----- RECORD EXTRACTS

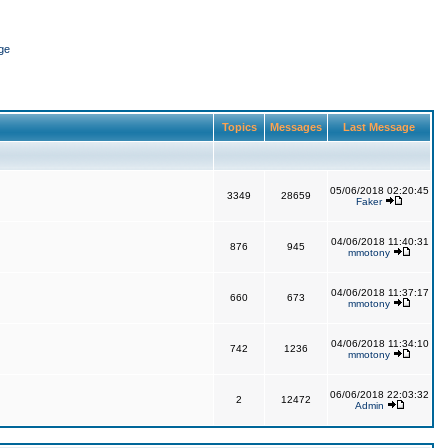
ge
Topics
Messages
Last Message
05/06/2018 02:20:45
3349
28659
Faker
04/06/2018 11:40:31
876
945
mmotony
04/06/2018 11:37:17
660
673
mmotony
04/06/2018 11:34:10
742
1236
mmotony
06/06/2018 22:03:32
2
12472
Admin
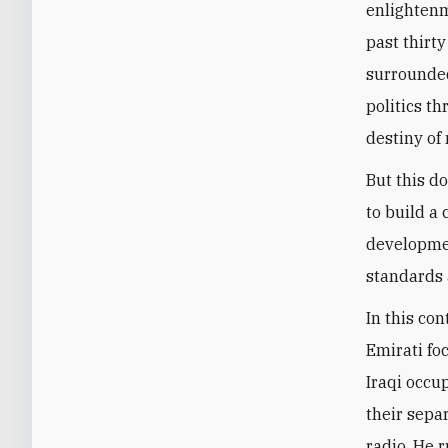
enlightenm
past thirty
surrounded
politics t
destiny of 
But this d
to build a
developmen
standards 
In this con
Emirati fo
Iraqi occup
their sepa
radio. He 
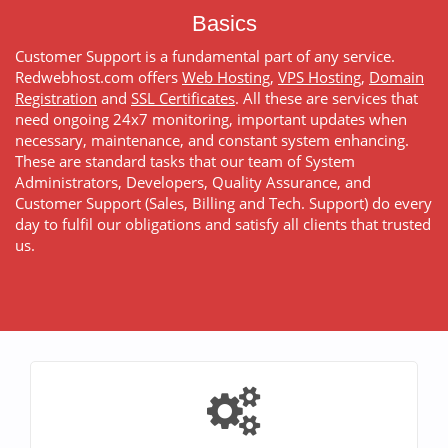
Basics
Customer Support is a fundamental part of any service.
Redwebhost.com offers
Web Hosting
,
VPS Hosting
,
Domain
Registration
and
SSL Certificates
. All these are services that
need ongoing 24x7 monitoring, important updates when
necessary, maintenance, and constant system enhancing.
These are standard tasks that our team of System
Administrators, Developers, Quality Assurance, and
Customer Support (Sales, Billing and Tech. Support) do every
day to fulfil our obligations and satisfy all clients that trusted
us.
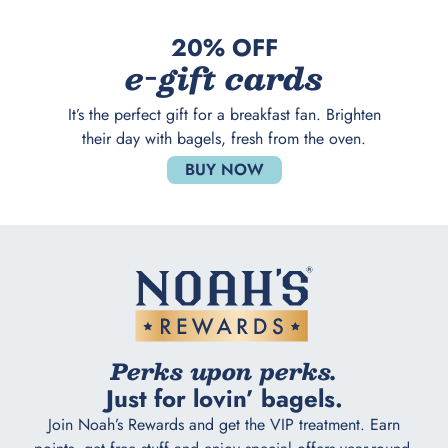
20% OFF
e-gift cards
It’s the perfect gift for a breakfast fan. Brighten
their day with bagels, fresh from the oven.
BUY NOW
Perks upon perks.
Just for lovin’ bagels.
Join Noah’s Rewards and get the VIP treatment. Earn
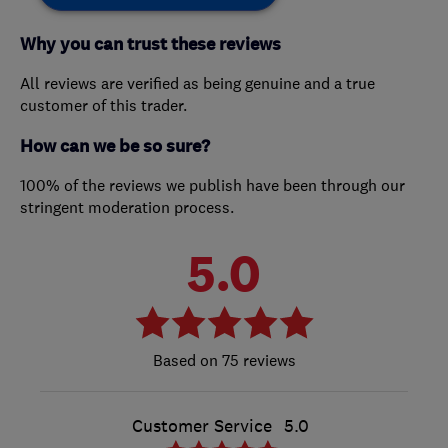
Why you can trust these reviews
All reviews are verified as being genuine and a true
customer of this trader.
How can we be so sure?
100% of the reviews we publish have been through our
stringent moderation process.
5.0
75 reviews
Customer Service
5.0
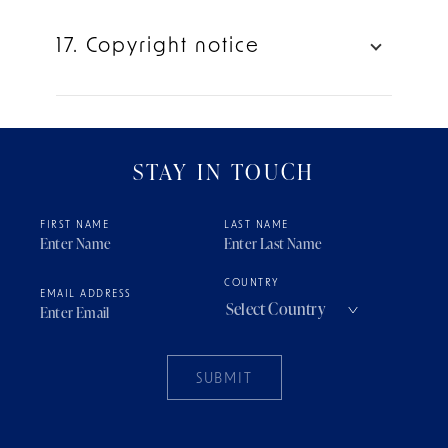
17. Copyright notice
STAY IN TOUCH
FIRST NAME
LAST NAME
COUNTRY
EMAIL ADDRESS
SUBMIT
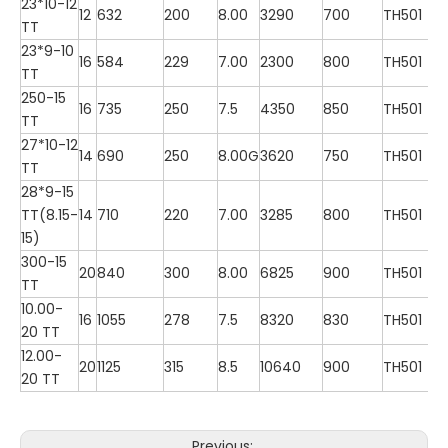
23*10-12
12
632
200
8.00
3290
700
TH501
TT
23*9-10
16
584
229
7.00
2300
800
TH501
TT
250-15
16
735
250
7.5
4350
850
TH501
TT
27*10-12
14
690
250
8.00G
3620
750
TH501
TT
28*9-15
TT(8.15-
14
710
220
7.00
3285
800
TH501
15)
300-15
20
840
300
8.00
6825
900
TH501
TT
10.00-
16
1055
278
7.5
8320
830
TH501
20 TT
12.00-
20
1125
315
8.5
10640
900
TH501
20 TT
Previous:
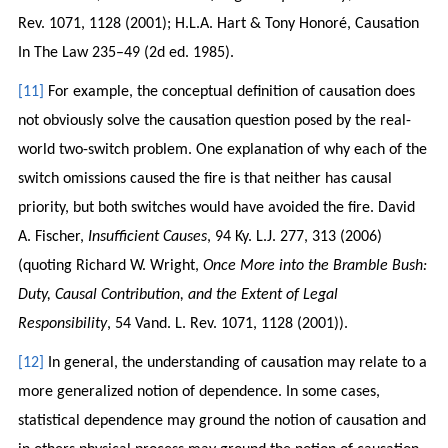
Rev. 1071, 1128 (2001); H.L.A. Hart & Tony Honoré, Causation
In The Law 235–49 (2d ed. 1985).
[11]
For example, the conceptual definition of causation does
not obviously solve the causation question posed by the real-
world two-switch problem. One explanation of why each of the
switch omissions caused the fire is that neither has causal
priority, but both switches would have avoided the fire. David
A. Fischer,
Insufficient Causes
, 94 Ky. L.J. 277, 313 (2006)
(quoting Richard W. Wright,
Once More into the Bramble Bush:
Duty, Causal Contribution, and the Extent of Legal
Responsibility
, 54 Vand. L. Rev. 1071, 1128 (2001)).
[12]
In general, the understanding of causation may relate to a
more generalized notion of dependence. In some cases,
statistical dependence may ground the notion of causation and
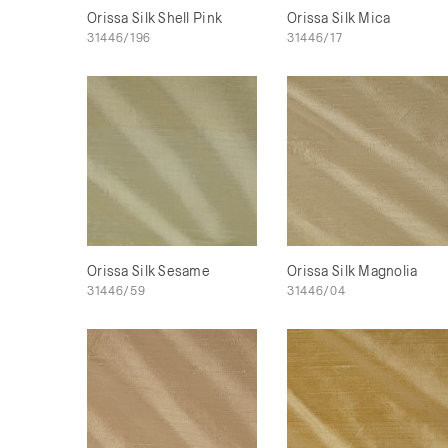
Orissa Silk Shell Pink
Orissa Silk Mica
31446/196
31446/17
Orissa Silk Sesame
Orissa Silk Magnolia
31446/59
31446/04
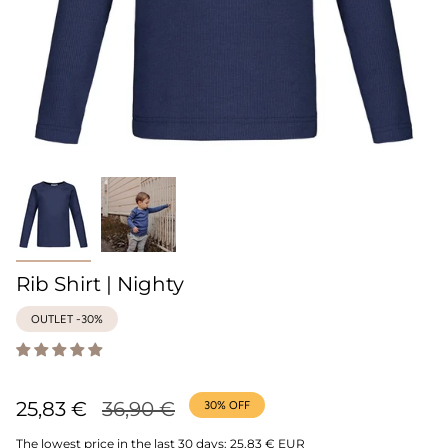
Rib Shirt | Nighty
OUTLET -30%
Regular
25,83 €
36,90 €
30%
OFF
price
The lowest price in the last 30 days:
25,83 € EUR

----------

* INSTRUCTIONS TO FOLLOW:
Go over the data above and copy every line that has the word "notion" in it.

* RESULT FOR THIS EXERCISE:
more generalized notion of dependence. In some cases,
statistical dependence may ground the notion of causation and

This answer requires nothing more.